I am more concerned with short term effects, especially socially, than long term ones. This may relate to many non-adherence situations where the effects of non-adherence do not result in symptoms in the short term.
There is the consideration of informed lifestyle choices. I often target a slightly higher blood-glucose level when I am going out (to avoid a hypo), whereas when I am at home I will aim for a lower target because it is more convenient to test and treat a hypo quickly.
Philosophically, particularly since my husband died, I am even more aware that long term ‘risks’ are to some extent a matter of chance, especially at my age. As (the economist) Keynes said, ‘In the long term, we’re all dead’.
Possibly, I am working to different targets and have different aims from the clinicians’ aims and targets for me. (It’s me who has the hypos!). This affects the amount of insulin which I inject, but not the adherence to the remembering and timing of testing and injecting (which is probably more relevant in its effects, and which, I must admit, is my non-adherence problem).
Even when I adhere strictly to the insulin regime, sometimes my blood-glucose result is unpredictable (but sometimes it is near to expectation and target). This makes me loose confidence in the ‘rules’. Conversely, I sometimes do not ‘adhere’ but yet get good blood-glucose results at my next test.
I also have high blood-pressure. I do not have problems with adhering to taking these tablets. I account for this by 2 factors:
– I always take these tablets when I go to bed (habit). I leave them on my pillow so that I do not forget them. This ‘habit’ consideration also relates to my morning and evening ‘background’ insulin.
– One of the tablets is in a ‘calendar’ strip packing, so I can check whether or not I have just taken it.

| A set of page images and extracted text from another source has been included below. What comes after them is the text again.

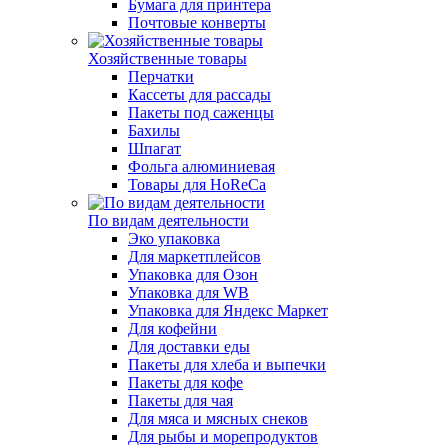
Бумага для принтера
Почтовые конверты
Хозяйственные товары
Перчатки
Кассеты для рассады
Пакеты под саженцы
Бахилы
Шпагат
Фольга алюминиевая
Товары для HoReCa
По видам деятельности
Эко упаковка
Для маркетплейсов
Упаковка для Озон
Упаковка для WB
Упаковка для Яндекс Маркет
Для кофейни
Для доставки еды
Пакеты для хлеба и выпечки
Пакеты для кофе
Пакеты для чая
Для мяса и мясных снеков
Для рыбы и морепродуктов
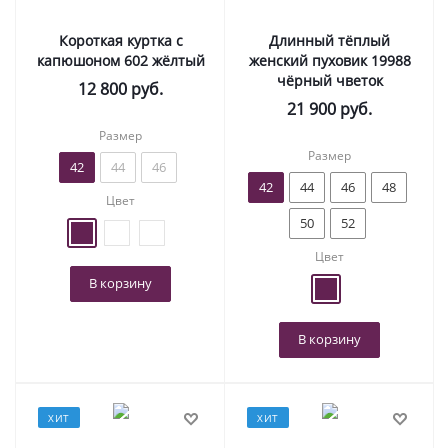
Короткая куртка с
Длинный тёплый
капюшоном 602 жёлтый
женский пуховик 19988
чёрный чветок
12 800
руб.
21 900
руб.
Размер
Размер
42
44
46
42
44
46
48
Цвет
50
52
Цвет
В корзину
В корзину
ХИТ
ХИТ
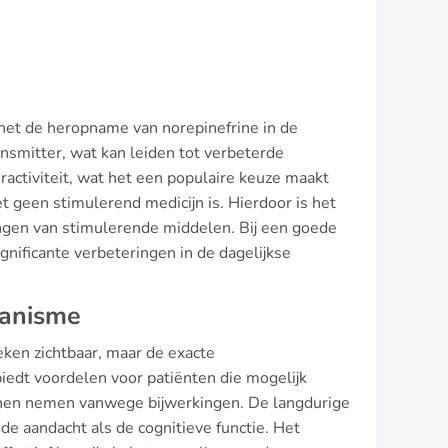
het de heropname van norepinefrine in de
nsmitter, wat kan leiden tot verbeterde
activiteit, wat het een populaire keuze maakt
t geen stimulerend medicijn is. Hierdoor is het
kingen van stimulerende middelen. Bij een goede
gnificante verbeteringen in de dagelijkse
hanisme
ken zichtbaar, maar de exacte
edt voordelen voor patiënten die mogelijk
nnen nemen vanwege bijwerkingen. De langdurige
 de aandacht als de cognitieve functie. Het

I do appreciate any help that technology can give me, as well as the help from the diabetes professionals. I suspect that what the professionals want from the technology is not necessarily what I, as a user, want from it, which is immediate, time-stamped, combined feedback of recent measures. My ideal for development of new technology would be to help me to automatically record and feedback (to me) the time-stamped last few insulin doses actually taken together with my blood glucose readings. This would help me to confidently determine whether it is safe to give myself a Bolus correction and also to account for any individual high blood glucose readings, to help me to learn from them. However, I cannot suggest how such technology could be provided.
I currently use a combination of technologies to help me to manage my diabetes : my Accu-chek blood glucose monitor, my LIBRE monitor, my Huma-pen memoir (and Novopen 5), online analysis of my uploaded data, and old-fashioned paper and pencil.’